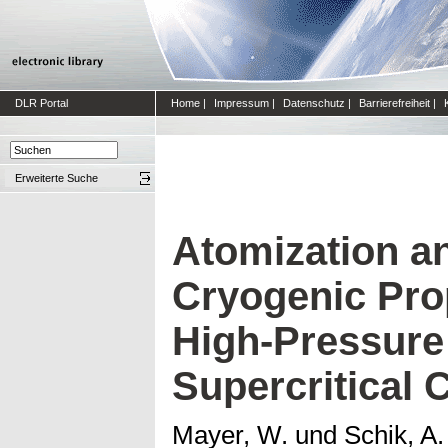
DLR Portal
Home
|
Impressum
|
Datenschutz
|
Barrierefreiheit
|
Erweiterte Suche
Atomization a
Cryogenic Pro
High-Pressure 
Supercritical 
Mayer, W.
und
Schik, A.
◆ ◆ ◆ ◆ ◆
WHAT IS BEING ASKED
Reproduce the text lines from the rows above word for word, in the same order, without the pictures.

WORKED SOLUTION
DLR Portal
Home
|
Impressum
|
Datenschutz
|
Barrierefreiheit
|
Erweiterte Suche
Atomization a
Cryogenic Pro
High-Pressure 
Supercritical 
Mayer, W.
und
Schik, A.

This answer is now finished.